-- Task data --
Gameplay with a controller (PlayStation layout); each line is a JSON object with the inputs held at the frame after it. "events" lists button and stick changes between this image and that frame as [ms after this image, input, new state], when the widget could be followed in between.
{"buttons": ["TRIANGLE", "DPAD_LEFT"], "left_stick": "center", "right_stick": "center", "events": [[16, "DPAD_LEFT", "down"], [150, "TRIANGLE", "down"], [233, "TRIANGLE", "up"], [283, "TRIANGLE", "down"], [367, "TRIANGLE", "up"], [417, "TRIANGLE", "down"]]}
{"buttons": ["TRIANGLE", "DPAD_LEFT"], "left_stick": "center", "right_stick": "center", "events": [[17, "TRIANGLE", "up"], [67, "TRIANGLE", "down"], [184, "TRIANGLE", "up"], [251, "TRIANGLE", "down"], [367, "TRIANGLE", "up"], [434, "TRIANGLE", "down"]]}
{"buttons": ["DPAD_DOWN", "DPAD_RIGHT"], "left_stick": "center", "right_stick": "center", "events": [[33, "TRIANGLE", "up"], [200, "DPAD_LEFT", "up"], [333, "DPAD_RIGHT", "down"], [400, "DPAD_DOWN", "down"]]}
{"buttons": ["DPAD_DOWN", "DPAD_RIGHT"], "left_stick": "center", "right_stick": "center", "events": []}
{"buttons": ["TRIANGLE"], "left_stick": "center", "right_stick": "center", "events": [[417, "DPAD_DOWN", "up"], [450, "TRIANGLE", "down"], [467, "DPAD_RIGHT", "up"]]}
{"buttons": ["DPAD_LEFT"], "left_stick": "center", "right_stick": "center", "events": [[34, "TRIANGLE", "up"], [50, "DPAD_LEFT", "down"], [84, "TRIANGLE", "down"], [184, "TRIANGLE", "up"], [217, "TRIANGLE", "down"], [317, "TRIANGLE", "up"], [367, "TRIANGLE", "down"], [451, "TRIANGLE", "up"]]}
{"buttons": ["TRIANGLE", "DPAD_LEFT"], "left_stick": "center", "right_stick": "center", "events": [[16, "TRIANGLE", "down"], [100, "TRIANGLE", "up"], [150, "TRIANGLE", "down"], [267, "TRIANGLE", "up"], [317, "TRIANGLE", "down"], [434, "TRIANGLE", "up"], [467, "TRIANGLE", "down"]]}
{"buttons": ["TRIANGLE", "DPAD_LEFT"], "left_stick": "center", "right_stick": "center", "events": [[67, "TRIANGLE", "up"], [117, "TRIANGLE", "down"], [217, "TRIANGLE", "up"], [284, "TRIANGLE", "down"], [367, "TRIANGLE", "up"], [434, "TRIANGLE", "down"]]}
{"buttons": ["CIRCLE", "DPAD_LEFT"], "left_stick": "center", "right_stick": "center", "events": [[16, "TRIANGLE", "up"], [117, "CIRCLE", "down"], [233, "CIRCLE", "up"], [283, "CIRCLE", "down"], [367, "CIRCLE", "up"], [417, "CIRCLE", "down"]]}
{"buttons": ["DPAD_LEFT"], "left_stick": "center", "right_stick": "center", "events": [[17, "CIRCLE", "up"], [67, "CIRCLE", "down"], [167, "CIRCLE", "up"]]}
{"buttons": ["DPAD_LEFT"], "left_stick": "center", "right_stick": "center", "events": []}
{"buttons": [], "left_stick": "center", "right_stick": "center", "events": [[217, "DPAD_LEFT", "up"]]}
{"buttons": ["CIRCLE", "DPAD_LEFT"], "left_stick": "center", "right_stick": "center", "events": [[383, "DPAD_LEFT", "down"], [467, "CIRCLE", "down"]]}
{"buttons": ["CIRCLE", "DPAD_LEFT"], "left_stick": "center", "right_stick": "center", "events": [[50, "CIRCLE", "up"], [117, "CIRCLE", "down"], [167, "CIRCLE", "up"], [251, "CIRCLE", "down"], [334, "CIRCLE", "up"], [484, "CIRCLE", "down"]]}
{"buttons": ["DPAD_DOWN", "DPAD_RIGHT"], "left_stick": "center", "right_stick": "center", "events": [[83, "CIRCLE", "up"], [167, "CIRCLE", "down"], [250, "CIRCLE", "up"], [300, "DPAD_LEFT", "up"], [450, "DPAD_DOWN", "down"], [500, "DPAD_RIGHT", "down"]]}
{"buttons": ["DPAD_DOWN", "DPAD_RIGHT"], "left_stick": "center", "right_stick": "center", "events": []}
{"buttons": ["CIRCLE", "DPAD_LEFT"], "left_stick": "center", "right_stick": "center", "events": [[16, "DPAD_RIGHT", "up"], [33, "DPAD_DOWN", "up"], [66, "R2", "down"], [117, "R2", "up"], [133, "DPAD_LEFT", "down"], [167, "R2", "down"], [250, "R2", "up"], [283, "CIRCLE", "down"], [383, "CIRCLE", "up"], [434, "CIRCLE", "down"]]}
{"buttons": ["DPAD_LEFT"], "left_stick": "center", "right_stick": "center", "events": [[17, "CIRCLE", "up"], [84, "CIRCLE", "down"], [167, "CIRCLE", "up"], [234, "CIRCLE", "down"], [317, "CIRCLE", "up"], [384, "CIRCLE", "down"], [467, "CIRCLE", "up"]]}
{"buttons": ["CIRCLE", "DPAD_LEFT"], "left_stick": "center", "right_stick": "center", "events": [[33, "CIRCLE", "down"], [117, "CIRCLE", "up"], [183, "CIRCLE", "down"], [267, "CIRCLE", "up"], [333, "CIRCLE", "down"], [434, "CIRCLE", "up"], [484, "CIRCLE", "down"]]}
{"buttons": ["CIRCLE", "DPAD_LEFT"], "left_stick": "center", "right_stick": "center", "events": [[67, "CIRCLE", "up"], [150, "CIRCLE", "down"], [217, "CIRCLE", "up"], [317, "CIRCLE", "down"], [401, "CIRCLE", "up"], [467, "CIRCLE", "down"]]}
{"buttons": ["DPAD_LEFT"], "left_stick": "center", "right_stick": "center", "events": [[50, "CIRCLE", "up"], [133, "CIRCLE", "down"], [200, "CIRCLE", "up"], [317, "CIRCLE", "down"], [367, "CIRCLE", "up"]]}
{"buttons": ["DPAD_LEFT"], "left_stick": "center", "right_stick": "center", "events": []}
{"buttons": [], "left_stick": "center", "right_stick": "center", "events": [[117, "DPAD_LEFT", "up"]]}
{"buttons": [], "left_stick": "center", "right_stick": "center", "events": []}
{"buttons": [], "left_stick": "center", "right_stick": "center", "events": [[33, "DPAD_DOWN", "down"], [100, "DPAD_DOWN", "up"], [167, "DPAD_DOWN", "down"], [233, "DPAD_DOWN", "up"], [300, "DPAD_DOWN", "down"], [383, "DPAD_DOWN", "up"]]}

-- What is being asked --
Search the material above for the word "TRIANGLE", and return each line that holds it.

-- Answer to the exercise --
{"buttons": ["TRIANGLE", "DPAD_LEFT"], "left_stick": "center", "right_stick": "center", "events": [[16, "DPAD_LEFT", "down"], [150, "TRIANGLE", "down"], [233, "TRIANGLE", "up"], [283, "TRIANGLE", "down"], [367, "TRIANGLE", "up"], [417, "TRIANGLE", "down"]]}
{"buttons": ["TRIANGLE", "DPAD_LEFT"], "left_stick": "center", "right_stick": "center", "events": [[17, "TRIANGLE", "up"], [67, "TRIANGLE", "down"], [184, "TRIANGLE", "up"], [251, "TRIANGLE", "down"], [367, "TRIANGLE", "up"], [434, "TRIANGLE", "down"]]}
{"buttons": ["DPAD_DOWN", "DPAD_RIGHT"], "left_stick": "center", "right_stick": "center", "events": [[33, "TRIANGLE", "up"], [200, "DPAD_LEFT", "up"], [333, "DPAD_RIGHT", "down"], [400, "DPAD_DOWN", "down"]]}
{"buttons": ["TRIANGLE"], "left_stick": "center", "right_stick": "center", "events": [[417, "DPAD_DOWN", "up"], [450, "TRIANGLE", "down"], [467, "DPAD_RIGHT", "up"]]}
{"buttons": ["DPAD_LEFT"], "left_stick": "center", "right_stick": "center", "events": [[34, "TRIANGLE", "up"], [50, "DPAD_LEFT", "down"], [84, "TRIANGLE", "down"], [184, "TRIANGLE", "up"], [217, "TRIANGLE", "down"], [317, "TRIANGLE", "up"], [367, "TRIANGLE", "down"], [451, "TRIANGLE", "up"]]}
{"buttons": ["TRIANGLE", "DPAD_LEFT"], "left_stick": "center", "right_stick": "center", "events": [[16, "TRIANGLE", "down"], [100, "TRIANGLE", "up"], [150, "TRIANGLE", "down"], [267, "TRIANGLE", "up"], [317, "TRIANGLE", "down"], [434, "TRIANGLE", "up"], [467, "TRIANGLE", "down"]]}
{"buttons": ["TRIANGLE", "DPAD_LEFT"], "left_stick": "center", "right_stick": "center", "events": [[67, "TRIANGLE", "up"], [117, "TRIANGLE", "down"], [217, "TRIANGLE", "up"], [284, "TRIANGLE", "down"], [367, "TRIANGLE", "up"], [434, "TRIANGLE", "down"]]}
{"buttons": ["CIRCLE", "DPAD_LEFT"], "left_stick": "center", "right_stick": "center", "events": [[16, "TRIANGLE", "up"], [117, "CIRCLE", "down"], [233, "CIRCLE", "up"], [283, "CIRCLE", "down"], [367, "CIRCLE", "up"], [417, "CIRCLE", "down"]]}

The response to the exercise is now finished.